A: There can be uncomfortable but short-lived side effects of donating PBSC. Due to taking a drug called filgrastim for five days leading up to donation, PBSC donors may have headaches, joint or muscle aches, or fatigue. PBSC donors are typically back to their normal routine in one to two days.
Those donating marrow receive general or regional anesthesia, so they feel no pain during donation. Marrow donors can expect to feel some soreness in their lower back for one to two weeks afterward. Most marrow donors are back to their normal activities in two to seven days.

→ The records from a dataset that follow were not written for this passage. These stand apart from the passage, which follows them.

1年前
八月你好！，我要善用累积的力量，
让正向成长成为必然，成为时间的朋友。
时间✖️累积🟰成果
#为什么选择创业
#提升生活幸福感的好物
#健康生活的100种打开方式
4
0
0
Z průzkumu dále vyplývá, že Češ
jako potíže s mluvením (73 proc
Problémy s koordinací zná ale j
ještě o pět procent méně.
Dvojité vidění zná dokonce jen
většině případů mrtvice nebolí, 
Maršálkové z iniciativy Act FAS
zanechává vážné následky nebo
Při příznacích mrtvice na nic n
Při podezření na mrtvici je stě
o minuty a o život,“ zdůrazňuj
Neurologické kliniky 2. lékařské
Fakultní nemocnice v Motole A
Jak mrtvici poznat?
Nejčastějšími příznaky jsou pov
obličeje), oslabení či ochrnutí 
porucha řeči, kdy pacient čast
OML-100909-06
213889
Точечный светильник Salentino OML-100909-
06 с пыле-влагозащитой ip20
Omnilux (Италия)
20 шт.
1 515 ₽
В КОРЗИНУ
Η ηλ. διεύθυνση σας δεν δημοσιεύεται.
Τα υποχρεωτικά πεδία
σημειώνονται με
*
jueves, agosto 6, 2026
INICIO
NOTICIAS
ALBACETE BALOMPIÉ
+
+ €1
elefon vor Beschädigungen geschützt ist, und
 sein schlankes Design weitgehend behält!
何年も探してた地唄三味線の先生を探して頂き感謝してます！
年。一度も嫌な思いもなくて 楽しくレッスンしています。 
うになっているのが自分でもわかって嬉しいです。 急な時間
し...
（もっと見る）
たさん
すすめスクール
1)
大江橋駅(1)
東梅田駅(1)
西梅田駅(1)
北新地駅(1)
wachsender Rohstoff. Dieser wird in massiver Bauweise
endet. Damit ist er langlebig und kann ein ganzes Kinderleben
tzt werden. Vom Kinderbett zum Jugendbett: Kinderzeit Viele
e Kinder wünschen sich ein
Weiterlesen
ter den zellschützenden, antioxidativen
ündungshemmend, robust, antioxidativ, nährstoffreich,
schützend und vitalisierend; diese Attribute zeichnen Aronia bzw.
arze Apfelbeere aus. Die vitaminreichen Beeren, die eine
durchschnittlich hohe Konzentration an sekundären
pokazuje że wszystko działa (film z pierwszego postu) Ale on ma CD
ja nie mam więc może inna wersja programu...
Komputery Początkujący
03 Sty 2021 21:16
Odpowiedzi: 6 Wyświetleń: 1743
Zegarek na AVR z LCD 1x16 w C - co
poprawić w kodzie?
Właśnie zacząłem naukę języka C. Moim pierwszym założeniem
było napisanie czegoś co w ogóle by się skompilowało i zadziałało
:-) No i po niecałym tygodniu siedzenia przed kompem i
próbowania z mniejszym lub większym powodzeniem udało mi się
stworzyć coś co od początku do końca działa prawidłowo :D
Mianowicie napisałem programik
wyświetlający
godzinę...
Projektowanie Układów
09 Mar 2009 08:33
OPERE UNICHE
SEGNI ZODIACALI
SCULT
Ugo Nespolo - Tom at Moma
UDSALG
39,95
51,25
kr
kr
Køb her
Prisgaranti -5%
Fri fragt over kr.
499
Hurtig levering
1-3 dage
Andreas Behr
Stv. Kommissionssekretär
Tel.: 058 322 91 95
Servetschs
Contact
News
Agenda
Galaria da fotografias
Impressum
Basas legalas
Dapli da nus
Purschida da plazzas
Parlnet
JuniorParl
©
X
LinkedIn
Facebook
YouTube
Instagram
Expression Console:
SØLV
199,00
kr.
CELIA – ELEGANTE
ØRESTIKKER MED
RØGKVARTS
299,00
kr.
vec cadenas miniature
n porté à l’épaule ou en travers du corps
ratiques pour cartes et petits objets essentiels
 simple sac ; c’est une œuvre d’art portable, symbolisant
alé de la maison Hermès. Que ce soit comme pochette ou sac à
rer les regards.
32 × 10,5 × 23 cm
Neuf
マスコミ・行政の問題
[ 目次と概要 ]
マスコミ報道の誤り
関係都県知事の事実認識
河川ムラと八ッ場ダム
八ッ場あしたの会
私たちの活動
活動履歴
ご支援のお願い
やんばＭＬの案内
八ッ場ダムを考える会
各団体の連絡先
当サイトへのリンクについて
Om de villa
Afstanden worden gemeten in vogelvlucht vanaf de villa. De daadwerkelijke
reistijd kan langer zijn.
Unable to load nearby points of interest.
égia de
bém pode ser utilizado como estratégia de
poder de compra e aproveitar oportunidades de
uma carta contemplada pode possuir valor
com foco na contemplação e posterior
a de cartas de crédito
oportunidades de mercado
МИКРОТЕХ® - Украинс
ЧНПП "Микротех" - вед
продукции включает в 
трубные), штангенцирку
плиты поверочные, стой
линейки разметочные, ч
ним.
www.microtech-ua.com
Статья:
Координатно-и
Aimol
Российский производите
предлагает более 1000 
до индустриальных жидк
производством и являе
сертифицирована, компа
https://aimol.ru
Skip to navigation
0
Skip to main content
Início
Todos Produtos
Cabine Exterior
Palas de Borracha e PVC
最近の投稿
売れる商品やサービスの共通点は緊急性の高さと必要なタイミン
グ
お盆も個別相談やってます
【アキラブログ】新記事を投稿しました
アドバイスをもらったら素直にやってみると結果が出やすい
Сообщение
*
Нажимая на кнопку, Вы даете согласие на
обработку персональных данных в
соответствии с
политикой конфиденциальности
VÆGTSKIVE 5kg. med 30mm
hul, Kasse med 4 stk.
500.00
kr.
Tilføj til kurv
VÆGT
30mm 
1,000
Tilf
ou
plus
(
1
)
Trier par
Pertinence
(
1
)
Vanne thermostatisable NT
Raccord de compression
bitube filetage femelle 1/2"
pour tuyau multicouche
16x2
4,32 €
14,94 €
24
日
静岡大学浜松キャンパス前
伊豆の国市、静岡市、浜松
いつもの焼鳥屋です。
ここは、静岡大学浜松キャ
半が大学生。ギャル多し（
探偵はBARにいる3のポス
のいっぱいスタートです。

Q: Is donating dangerous? Does it weaken the donor?
A: Though no medical procedure is without risk, there are rarely any long-term side effects. Be The Match® carefully prescreens all donors to ensure they are healthy and the procedure is safe for them. The organization also provides support and information every step of the way.
Because only 5 percent or less of a donor's marrow is needed to save the patient's life, the donor's immune system stays strong and the cells replace themselves within four to six weeks.

Q: In bone marrow donation, are pieces of bone are removed from the donor?
A: No pieces of bone are taken during marrow donation. Only the liquid marrow found inside the pelvic bone is needed to save the patient's life.

Q: Do donors have to pay to donate?
A: Donors never pay to donate. Be the Match® reimburses travel costs and may reimburse other costs on a case-by-case basis.

1 comment:

Megan Cobb said...

I wish Sydney and her family the very best and hope a bone marrow match is found for her in this drive. I will keep her and the whole Davies family in my prayers along with Owen, who's my nephew. Thanks very much for this article!